[Exercise directions] Count up the lines below that include the string "SourceGraphic" and report the number by itself.

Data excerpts
# # #

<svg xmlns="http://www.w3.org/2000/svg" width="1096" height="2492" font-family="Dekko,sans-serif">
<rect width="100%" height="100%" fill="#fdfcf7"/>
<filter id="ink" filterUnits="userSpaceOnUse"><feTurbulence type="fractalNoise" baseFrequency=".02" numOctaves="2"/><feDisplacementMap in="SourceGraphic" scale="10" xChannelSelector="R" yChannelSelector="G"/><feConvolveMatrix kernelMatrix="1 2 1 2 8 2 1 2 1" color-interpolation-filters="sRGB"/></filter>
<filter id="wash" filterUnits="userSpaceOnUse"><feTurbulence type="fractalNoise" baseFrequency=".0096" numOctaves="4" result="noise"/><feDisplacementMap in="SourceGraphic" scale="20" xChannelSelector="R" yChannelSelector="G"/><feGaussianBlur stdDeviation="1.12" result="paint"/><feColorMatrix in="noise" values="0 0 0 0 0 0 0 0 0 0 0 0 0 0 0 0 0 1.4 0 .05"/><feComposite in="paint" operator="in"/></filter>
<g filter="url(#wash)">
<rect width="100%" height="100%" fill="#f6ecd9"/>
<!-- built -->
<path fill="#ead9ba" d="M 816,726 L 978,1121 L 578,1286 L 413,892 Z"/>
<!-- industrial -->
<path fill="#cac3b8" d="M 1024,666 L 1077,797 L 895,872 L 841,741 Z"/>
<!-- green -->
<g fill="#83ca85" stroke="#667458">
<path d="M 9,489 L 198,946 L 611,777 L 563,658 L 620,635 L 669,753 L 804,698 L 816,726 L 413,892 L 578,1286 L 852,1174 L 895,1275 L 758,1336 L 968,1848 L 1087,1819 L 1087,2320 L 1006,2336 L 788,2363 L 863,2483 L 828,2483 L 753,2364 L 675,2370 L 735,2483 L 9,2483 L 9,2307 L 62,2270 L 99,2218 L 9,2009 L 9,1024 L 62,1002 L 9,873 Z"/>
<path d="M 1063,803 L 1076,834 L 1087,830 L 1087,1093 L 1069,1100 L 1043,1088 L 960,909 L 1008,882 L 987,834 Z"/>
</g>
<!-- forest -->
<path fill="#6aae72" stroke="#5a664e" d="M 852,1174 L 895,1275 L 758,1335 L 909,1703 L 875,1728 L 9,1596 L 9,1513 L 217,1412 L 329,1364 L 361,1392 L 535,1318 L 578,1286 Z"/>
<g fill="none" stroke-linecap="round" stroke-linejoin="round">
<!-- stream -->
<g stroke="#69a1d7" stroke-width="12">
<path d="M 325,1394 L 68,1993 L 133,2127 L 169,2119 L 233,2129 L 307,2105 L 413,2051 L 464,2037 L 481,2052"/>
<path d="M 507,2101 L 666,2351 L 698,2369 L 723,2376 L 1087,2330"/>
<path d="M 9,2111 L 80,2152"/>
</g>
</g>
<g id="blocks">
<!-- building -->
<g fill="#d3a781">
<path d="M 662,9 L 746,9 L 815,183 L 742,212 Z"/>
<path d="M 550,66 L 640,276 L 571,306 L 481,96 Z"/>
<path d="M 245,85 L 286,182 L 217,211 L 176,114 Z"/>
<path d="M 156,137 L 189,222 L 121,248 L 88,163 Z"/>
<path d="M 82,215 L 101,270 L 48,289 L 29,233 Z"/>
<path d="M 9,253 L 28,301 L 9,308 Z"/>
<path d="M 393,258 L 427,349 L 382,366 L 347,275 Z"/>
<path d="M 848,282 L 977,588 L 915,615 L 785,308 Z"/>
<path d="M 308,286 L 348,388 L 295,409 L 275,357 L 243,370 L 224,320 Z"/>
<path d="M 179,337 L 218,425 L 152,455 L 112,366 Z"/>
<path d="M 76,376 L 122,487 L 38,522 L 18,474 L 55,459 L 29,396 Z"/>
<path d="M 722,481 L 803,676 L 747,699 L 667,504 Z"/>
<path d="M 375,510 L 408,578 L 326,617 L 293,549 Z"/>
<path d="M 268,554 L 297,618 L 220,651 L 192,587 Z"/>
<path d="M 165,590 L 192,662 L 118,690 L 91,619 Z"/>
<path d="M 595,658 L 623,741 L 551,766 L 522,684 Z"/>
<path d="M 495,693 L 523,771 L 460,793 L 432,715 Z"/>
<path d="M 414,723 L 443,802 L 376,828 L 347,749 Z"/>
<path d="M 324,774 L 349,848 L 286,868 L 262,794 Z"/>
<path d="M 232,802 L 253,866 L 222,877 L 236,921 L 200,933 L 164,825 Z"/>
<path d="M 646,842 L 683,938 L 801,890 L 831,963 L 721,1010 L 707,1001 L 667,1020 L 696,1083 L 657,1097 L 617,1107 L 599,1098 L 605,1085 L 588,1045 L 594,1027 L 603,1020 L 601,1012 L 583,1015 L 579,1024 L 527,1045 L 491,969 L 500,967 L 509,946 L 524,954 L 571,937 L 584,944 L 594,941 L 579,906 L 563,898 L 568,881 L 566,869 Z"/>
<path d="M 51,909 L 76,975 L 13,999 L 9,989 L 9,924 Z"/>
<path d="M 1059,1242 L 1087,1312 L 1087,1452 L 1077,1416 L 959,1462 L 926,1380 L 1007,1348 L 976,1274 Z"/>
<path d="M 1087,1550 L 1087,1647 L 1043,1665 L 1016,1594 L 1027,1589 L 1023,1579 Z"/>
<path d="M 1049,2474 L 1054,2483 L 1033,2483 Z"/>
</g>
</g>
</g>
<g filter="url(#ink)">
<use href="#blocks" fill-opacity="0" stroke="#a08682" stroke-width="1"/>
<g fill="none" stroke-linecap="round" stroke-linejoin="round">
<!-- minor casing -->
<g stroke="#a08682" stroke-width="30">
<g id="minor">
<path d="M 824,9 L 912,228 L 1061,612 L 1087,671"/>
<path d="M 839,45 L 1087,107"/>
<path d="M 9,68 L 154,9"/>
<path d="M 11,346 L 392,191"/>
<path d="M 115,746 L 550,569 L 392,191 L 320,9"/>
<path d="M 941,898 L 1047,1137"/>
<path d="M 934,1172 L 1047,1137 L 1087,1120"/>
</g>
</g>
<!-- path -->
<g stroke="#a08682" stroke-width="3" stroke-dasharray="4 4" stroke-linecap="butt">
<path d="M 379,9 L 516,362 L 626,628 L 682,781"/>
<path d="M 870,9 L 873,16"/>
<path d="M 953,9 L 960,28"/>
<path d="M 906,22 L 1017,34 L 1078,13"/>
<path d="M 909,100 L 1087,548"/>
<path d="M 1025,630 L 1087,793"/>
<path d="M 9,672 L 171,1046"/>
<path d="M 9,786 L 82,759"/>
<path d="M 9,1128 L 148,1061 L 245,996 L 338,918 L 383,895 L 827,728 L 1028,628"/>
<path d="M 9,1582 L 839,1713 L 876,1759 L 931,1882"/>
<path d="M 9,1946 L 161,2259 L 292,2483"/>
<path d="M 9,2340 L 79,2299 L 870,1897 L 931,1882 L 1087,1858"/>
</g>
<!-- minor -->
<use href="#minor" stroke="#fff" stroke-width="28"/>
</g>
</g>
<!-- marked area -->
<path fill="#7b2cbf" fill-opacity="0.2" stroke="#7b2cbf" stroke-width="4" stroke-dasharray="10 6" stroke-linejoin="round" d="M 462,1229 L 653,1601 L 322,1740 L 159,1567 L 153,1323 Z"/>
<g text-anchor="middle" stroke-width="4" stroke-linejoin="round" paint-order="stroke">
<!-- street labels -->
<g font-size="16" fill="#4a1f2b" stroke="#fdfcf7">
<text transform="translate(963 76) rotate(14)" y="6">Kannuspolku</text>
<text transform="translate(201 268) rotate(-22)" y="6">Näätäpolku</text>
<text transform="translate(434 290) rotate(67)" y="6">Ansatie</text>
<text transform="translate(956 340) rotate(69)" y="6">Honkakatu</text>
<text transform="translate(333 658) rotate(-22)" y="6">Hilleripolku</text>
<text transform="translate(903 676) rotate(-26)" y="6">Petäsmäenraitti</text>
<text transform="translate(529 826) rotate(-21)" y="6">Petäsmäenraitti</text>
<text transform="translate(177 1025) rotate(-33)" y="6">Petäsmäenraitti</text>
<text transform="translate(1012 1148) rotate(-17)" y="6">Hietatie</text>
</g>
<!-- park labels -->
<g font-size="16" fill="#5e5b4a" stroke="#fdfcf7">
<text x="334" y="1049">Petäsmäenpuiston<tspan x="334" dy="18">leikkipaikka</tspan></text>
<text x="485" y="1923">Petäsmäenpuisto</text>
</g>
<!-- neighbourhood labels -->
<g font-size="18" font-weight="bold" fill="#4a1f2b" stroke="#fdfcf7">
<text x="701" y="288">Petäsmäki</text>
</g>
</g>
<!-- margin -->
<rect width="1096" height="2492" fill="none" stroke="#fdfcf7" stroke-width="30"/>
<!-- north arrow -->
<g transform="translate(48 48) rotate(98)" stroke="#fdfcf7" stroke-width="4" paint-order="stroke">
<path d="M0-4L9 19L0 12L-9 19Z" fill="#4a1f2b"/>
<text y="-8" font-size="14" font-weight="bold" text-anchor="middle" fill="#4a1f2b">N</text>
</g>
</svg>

# # #

[Written response] 2